Rachid Barnat écrit – Pour les musulmans, les prières se font à la mosquée ou chez soi. Cela est valable pour les citoyens et davantage pour les hommes politiques, dont chaque fait ou geste a une signification particulière.
J’ai vu en direct, grâce à la Chaîne Nationale 1, la réunion plénière de l’Assemblée constituante du 6 décembre. Transmission des débats en direct, revendiquée entre autres par les facebookers et exaucée par les parlementaires.
Ce qui frappe de prime abord, c’est le calme, la sérénité et la dignité de tous les participants malgré quelques coups d’éclat. La liberté de parole et de ton confirment que la démocratie n’est pas fictive.
Ce qui m’a choqué, en revanche, c’est quand les élus d’Ennahdha ont voulu suspendre la séance de la Constituante pour pouvoir aller faire la prière du «maghreb» (crépuscule). Le président leur a rappelé qu’ils sont libres de rester ou de sortir. Mais il a poursuivi la séance.
La prière n’attend pas ?
Comme un seul homme, tout le groupe parlementaire du parti islamiste tunisien s’est levé pour quitter la salle. La prière n’attend pas !
Par ce geste ostentatoire, que cherchent-ils à prouver ? Qu’ils sont plus musulmans que leurs collègues ? Qu’ils sont «de bons musulmans» et que leurs collègues sont «de mauvais musulmans», ou pour reprendre une terminologie qui leur est chère, que leurs collègues sont «des mécréants» ? Font-ils du zèle, en mettant ainsi leur foi en spectacle ?
Les Tunisiens tireraient grand profit à relire la comédie de Molière : ‘‘Tartufe’’, toujours d’une grande actualité et qui met en scène un religieux parfaitement hypocrite qui donne l’apparence d’une foi profonde et ostentatoire et qui n’en est pas moins un hypocrite et un fieffé coquin. Cela fait rire mais cela met en scène une vérité que je retrouve aujourd’hui.

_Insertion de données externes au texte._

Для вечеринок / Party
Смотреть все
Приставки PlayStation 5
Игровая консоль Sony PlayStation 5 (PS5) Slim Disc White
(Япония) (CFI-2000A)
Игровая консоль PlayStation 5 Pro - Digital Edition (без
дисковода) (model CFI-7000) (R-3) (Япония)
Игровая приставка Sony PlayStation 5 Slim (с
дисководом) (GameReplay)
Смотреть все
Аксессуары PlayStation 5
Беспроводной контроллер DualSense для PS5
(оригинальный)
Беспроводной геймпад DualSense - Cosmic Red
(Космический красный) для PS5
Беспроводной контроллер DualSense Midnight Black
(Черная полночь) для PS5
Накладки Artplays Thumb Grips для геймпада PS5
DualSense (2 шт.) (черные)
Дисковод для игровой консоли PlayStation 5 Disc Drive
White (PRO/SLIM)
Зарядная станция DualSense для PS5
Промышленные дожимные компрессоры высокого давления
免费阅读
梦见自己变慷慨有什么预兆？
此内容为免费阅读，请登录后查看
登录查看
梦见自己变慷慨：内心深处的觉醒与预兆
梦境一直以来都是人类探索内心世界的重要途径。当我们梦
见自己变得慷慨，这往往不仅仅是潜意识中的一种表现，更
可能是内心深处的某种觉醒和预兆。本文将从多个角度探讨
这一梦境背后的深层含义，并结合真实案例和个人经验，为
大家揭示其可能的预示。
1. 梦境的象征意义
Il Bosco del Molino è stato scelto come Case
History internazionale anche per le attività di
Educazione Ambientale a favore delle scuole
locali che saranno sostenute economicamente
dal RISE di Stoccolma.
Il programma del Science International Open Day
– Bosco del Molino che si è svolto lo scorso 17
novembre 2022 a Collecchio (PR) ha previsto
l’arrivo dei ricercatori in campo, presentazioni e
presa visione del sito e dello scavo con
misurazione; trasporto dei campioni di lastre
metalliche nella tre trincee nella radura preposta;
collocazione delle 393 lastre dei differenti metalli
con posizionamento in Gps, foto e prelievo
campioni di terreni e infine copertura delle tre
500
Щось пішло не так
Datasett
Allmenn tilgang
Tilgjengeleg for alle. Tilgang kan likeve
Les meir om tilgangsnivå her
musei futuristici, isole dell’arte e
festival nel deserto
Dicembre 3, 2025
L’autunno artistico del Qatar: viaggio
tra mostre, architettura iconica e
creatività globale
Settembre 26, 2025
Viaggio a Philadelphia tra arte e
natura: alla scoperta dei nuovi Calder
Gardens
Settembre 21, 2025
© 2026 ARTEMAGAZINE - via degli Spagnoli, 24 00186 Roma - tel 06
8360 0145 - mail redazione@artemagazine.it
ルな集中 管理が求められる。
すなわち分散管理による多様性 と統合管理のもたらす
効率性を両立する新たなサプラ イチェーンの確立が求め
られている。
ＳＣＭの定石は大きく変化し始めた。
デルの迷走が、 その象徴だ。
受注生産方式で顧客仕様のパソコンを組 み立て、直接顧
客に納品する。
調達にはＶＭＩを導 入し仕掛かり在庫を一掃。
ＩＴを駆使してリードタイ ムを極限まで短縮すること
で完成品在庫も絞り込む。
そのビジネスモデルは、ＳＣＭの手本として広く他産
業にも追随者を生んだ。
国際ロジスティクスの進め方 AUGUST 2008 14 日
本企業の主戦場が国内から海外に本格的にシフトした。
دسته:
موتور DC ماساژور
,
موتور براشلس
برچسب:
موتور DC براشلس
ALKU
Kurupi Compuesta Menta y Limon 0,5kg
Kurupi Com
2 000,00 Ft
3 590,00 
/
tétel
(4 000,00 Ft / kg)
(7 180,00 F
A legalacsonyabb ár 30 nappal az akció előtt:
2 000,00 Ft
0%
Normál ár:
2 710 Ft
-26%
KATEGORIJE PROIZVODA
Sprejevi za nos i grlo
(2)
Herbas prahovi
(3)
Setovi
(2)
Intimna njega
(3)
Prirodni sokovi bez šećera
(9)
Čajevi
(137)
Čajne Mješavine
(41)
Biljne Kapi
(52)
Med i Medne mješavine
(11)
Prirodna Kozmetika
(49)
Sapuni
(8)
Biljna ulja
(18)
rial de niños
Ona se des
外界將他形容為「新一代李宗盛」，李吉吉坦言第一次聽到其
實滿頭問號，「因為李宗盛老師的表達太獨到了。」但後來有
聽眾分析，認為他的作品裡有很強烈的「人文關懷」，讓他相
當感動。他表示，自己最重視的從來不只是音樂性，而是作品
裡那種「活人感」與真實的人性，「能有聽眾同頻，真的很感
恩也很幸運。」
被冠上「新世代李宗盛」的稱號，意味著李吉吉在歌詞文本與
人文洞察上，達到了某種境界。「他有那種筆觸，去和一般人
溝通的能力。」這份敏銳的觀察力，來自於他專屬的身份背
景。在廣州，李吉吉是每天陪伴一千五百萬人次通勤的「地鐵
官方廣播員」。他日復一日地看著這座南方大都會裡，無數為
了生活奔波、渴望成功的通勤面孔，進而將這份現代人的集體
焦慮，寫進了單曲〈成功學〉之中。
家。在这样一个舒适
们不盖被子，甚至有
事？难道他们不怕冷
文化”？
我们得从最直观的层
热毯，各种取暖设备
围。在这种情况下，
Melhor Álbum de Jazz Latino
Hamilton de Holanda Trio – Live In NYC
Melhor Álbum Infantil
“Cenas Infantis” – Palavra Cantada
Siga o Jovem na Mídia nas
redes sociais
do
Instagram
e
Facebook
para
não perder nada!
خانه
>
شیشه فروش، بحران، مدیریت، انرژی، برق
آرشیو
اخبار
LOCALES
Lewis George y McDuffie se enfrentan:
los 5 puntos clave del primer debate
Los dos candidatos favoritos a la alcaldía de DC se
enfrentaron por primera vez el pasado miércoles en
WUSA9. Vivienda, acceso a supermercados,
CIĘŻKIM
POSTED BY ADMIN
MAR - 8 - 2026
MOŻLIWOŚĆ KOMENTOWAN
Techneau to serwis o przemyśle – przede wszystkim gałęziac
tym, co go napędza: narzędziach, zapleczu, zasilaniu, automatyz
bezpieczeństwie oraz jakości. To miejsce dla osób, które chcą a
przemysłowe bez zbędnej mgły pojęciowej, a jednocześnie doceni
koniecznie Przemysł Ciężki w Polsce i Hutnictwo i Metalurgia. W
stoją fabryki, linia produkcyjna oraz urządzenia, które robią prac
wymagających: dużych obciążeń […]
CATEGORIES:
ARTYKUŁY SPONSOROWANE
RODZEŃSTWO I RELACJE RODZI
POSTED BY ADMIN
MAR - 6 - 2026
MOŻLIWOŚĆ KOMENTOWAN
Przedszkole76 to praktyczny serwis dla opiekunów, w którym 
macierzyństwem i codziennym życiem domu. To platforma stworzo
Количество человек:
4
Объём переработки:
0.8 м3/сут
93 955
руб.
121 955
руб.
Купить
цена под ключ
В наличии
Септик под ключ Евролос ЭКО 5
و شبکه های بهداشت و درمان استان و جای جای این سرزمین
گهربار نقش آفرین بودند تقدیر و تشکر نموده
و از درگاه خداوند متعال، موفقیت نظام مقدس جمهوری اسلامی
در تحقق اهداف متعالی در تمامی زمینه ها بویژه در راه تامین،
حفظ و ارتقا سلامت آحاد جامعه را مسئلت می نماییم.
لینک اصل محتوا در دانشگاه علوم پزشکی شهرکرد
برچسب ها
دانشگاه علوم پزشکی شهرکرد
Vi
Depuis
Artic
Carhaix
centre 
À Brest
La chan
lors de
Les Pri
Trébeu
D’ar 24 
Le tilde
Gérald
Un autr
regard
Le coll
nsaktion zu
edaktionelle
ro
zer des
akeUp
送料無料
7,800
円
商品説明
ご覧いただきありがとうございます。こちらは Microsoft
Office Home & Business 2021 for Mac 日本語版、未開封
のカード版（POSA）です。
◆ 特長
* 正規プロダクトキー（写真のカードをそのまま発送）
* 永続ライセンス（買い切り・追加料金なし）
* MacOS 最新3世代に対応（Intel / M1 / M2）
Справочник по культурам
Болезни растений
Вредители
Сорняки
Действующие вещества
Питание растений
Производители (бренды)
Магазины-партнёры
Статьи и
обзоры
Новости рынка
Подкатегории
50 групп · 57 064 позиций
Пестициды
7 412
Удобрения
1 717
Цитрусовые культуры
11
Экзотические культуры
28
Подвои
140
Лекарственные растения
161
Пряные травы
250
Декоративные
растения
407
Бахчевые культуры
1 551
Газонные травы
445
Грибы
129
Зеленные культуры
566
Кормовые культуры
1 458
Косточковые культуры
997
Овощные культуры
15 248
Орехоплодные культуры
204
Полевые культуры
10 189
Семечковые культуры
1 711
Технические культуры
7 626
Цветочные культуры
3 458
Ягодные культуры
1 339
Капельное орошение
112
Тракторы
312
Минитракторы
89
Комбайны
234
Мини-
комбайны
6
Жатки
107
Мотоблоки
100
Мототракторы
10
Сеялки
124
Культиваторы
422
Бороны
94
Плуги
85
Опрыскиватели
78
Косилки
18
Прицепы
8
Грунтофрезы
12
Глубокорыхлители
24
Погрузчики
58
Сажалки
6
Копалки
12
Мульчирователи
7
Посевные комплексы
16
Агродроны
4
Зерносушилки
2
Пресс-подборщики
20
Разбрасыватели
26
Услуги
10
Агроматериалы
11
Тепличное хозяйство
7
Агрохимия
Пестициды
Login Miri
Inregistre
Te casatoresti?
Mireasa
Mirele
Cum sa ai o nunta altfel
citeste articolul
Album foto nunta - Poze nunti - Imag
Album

Il me semble que le peuple tunisien paie ses parlementaires pour le servir. Leurs prières, comme tous les Tunisiens qui travaillent, ils peuvent les rattraper une fois rentrés chez eux. Car dans un tel lieu, l’Assemblée nationale, leur acte n’a rien d’anodin ! Ici, il a valeur de symbole politique.
Or, ces islamistes ne cessent d’instrumentaliser la religion depuis que leur parti a été légalisé. Il faut que cela cesse. Leur comédie peut se retourner contre tout le peuple, si on n’y prend garde !
Le spectacle de la foi
De faire de leur foi un spectacle permanent, cela s’appelle du prosélytisme. Et pour quelle obédience ? Pour une obédience wahhabite étrangère aux Tunisiens attachés au malékisme traditionnel de leurs parents. Malékisme qui réprouve toute ostentation dans l’exercice de sa foi.
Ces hommes politiques n’ont pas à faire étalage permanent de leur foi dans les lieux publics et plus particulièrement dans le parlement de la république. Il faut qu’ils cessent l’amalgame qu’ils font ente la politique et religion !
Leur ostentation choque les Tunisiens attachés à leur obédience malékite, pour qui les prières se font à la mosquée ou chez soi, aussi bien pour eux que pour les hommes politiques. Et davantage pour les élus du peuple, dont chaque acte ou geste a une signification… politique.